Dave Peacock, the new president of Anheuser-Busch under InBev, was formerly it’s vice-president of marketing. So he’s no stranger to spin, and boy is he putting his talents to work in a recent interview in the St. Louis Post-Dispatch, in which he tries to explain the rationale for A-B’s new policy of taking four times as long to pay its suppliers “in pursuit of accountability and good stewardship” and states, in a phrase that would make any auditor laugh out loud, “the new terms are not unreasonable.”
Many people might infer from this that A-B has a cash flow problem, and like most companies in our current economic mess, is struggling to obtain short term working capital. So why not force the suppliers, the small businesses that in many cases depend on A-B for their livelihood, to give them the credit they need? That’s in effect what their new policy does, as it provides A-B with as much as a 120-day line of credit that’s equivalent to the amount of money they owe their suppliers. Beyond whatever’s the standard trade payable expectation, most commonly 30-60 days depending on the industry, any amount their supplier has not received and is overdue forces the supplier to take reserves against it. In effect, that takes A-B InBev’s potential cash flow problems and makes them its suppliers’ problems instead. A savvy business strategy, some might say. “Disgraceful,” is what the Brewing, Food and Beverage Industry Suppliers Association called it. And it’s what caused the British business trade group, Forum of Private Business, to add A-B InBev to their “Late Payment Hall of Shame” list.
Under normal circumstances, if a company has short term financing obligations — say, for example, to meet payroll — and they didn’t have enough cash in the bank, they’d draw on their working capital line of credit. But if they either didn’t want to do that or couldn’t do that, another way to create a de facto line of credit is to stretch their trade payables. That’s what the largest beer company in the world, and one of the five largest consumer product companies of any kind, appears to be doing, financing their short term working capital with involuntary interest free loans from their trade creditors, who have little choice but to either accept the new terms dictated to them, or stop doing business with them altogether. At another point in the interview, Peacock says that the “goal is to be collaborative, not dictatorial,” which seems odd considering they’re dictating these new terms to suppliers. But in that quote, Peacock is discussing their distributors, who apparently can be treated differently than their suppliers. Peacock goes on to suggest that distributors simply needed to get to know InBev better since the beer business is such a “people” business, warning that there “should never be a situation where we’re just jamming things down their throat.” Is it just me? Isn’t that exactly what they’re doing with suppliers, taking new terms and jamming them down their throat?

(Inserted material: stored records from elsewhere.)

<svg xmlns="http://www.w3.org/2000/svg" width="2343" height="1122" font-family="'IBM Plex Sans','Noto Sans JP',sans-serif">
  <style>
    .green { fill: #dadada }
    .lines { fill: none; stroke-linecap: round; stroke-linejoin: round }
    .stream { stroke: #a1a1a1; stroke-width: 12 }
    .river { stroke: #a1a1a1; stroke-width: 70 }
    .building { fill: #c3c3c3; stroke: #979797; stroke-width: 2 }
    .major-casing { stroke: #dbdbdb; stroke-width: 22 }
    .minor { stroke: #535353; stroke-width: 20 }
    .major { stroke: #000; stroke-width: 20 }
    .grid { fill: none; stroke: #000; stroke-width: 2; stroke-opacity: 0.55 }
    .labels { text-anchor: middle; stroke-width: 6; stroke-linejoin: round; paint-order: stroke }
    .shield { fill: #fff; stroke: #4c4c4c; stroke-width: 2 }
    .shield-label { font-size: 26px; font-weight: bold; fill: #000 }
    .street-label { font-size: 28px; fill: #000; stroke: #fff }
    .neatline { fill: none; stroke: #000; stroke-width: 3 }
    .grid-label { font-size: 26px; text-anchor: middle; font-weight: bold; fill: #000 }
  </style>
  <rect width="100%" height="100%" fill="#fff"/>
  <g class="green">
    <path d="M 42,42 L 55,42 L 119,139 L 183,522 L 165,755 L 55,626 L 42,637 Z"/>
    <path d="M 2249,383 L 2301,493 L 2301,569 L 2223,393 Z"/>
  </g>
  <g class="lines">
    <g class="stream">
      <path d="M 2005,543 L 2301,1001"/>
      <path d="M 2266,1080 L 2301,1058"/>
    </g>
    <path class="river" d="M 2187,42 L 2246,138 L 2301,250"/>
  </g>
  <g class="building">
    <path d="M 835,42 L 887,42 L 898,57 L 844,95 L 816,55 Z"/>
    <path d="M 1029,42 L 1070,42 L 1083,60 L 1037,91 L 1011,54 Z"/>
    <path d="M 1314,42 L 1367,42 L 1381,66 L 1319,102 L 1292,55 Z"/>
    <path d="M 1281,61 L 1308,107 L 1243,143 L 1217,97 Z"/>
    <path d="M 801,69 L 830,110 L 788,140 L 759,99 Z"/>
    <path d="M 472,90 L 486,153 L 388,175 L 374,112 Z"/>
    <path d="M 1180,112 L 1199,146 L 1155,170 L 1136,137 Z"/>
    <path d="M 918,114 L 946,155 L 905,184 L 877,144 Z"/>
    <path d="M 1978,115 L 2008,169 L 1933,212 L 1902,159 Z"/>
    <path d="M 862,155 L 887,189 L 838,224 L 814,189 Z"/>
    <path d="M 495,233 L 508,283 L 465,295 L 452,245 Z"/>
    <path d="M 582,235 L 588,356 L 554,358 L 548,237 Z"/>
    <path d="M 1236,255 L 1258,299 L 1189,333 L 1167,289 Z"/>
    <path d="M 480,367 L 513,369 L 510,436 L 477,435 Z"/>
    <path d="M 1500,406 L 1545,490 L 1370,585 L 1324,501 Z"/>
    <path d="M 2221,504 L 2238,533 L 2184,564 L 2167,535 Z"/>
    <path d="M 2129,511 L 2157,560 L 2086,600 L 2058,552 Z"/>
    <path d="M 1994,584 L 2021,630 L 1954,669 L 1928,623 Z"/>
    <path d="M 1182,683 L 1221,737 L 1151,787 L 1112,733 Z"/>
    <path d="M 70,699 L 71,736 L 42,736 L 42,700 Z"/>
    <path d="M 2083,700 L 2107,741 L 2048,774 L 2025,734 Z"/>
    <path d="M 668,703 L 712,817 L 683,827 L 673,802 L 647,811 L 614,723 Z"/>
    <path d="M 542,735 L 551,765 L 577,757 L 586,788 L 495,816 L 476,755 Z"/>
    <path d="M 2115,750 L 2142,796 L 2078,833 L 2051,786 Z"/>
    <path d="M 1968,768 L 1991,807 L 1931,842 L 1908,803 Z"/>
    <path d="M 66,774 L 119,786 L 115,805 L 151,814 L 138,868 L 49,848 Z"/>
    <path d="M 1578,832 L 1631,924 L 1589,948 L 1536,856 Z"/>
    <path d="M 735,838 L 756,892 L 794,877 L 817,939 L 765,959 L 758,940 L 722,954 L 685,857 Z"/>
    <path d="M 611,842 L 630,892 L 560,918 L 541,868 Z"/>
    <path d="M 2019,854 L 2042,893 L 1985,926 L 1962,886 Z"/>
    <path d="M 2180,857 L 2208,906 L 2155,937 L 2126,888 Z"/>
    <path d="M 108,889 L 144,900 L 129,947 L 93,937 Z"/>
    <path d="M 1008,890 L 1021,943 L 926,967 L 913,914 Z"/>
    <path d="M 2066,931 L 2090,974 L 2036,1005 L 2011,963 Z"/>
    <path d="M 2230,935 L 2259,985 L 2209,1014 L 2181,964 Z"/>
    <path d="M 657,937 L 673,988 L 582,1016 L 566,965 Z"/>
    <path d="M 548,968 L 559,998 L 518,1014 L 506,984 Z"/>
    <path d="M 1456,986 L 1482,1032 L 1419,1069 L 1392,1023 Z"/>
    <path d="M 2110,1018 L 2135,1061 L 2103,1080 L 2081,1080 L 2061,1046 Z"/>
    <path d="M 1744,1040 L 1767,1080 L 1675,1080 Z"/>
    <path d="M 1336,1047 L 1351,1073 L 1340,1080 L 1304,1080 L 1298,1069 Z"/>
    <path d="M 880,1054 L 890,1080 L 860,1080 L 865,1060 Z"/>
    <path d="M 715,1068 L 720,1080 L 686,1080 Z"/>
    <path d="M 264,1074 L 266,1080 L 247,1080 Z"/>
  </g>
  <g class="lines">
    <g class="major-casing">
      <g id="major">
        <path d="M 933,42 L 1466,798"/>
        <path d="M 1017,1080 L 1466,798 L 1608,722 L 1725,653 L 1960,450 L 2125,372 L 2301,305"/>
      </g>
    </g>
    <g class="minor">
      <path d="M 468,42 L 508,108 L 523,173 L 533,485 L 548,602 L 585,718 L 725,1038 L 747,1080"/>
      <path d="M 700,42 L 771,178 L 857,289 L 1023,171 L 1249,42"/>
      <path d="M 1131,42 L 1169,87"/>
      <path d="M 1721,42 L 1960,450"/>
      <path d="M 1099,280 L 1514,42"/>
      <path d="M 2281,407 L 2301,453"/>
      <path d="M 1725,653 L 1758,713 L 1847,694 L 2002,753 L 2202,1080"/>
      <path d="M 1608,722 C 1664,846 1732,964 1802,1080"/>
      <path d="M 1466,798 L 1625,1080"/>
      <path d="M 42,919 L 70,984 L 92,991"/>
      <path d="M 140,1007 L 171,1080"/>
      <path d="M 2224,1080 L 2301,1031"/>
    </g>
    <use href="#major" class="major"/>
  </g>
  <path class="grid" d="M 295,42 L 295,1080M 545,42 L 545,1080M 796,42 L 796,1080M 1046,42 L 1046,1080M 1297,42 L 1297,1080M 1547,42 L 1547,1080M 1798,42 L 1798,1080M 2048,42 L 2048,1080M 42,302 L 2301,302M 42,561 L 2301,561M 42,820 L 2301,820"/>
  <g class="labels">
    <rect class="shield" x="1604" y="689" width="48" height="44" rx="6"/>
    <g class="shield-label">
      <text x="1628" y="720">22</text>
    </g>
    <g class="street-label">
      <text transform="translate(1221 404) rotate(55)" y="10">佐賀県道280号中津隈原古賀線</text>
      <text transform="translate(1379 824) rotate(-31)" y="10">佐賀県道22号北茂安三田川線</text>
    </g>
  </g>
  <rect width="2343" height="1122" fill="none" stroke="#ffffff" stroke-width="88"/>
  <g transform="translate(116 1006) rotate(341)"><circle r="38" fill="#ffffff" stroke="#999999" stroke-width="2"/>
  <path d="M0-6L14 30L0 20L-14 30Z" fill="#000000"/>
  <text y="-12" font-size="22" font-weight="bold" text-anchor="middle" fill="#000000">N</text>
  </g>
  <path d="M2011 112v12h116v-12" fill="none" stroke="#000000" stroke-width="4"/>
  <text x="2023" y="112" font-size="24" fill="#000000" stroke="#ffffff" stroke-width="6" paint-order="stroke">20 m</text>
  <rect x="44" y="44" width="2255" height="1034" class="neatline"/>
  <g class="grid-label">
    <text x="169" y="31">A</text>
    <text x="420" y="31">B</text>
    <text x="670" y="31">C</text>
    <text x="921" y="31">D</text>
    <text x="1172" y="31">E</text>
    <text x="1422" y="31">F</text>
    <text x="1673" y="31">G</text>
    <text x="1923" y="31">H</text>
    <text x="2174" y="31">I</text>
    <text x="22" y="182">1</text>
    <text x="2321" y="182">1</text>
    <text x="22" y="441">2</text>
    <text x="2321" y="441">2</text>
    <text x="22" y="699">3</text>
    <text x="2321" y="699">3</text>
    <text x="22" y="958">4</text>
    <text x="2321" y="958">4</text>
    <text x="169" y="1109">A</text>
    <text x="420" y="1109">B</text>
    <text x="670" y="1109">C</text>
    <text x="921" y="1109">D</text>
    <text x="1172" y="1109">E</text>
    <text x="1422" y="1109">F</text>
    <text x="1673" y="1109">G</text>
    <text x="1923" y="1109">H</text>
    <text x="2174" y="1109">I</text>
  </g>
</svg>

But then Dave Peacock has the stones to say that there’s nothing “unreasonable” in all that. I haven’t heard such tortured use of language and spin since Bill Clinton needed clarification on what the meaning of “is” is. I won’t be surprised to learn that some of the companies eventually go out of business thanks to A-B InBev’s idea of reasonableness, particularly the ones for whom A-B’s business was a major part of their total, and who thus cannot afford to wait four months to get paid so they can pay their own workers. It’s a curious feature of the business culture that powerful corporations demand unquestioning loyalty, but feel not one iota of reciprocal duty to be loyal to their own employees, their suppliers or indeed anyone else, not if those same people get in the way of a profitable quarter. 1,600 of A-B’s St. Louis former employees are looking for work right now, their thanks for being loyal to their employer. That’s over 25% of the work force from a year ago. I guess those people just didn’t have a “chance to get to know them,” before they were thrown out on the street. Now that’s a “‘people’ business.” And I guess using the new business definition, that’s “reasonable,” too.
UPDATE: The Hollywood Reporter has a story tonight about how television ad executives have banded together and are refusing to accept A-B InBev’s attempt to slow pay their suppliers as a matter of policy.
From The Hollywood Reporter:
Ad sales execs are defying an Anheuser-Busch InBev directive that would have them wait as many as 120 days to be reimbursed for airtime, telling the brewing giant to stick its ultimatum where the sun don’t shine.
Sources said all major broadcast and cable nets have condemned A-B InBev’s unilateral order, refusing to comply with what one sales exec called “a shakedown.” The brewer has yet to respond to the opposition, which began fermenting Feb. 5 after A-B InBev sent its media suppliers a letter spelling out the new payment schedule. The industry standard usually is 30 days.
“We’re not going to change our policy for one client because if we let A-B get away with this, everyone’s going to want to push their payments back,” one ad sales boss said. “I’d lose more money by agreeing to this than I would if I cut my price.”
This is certainly an interesting development. Can A-B afford to stop advertising on television? I’d say they can’t, and won’t if they can possibly help it. Will A-B cave in to the television industry’s stand-off as an exception or will this lead to more push back causing InBev to back down completely? This should be worth tuning in to watch.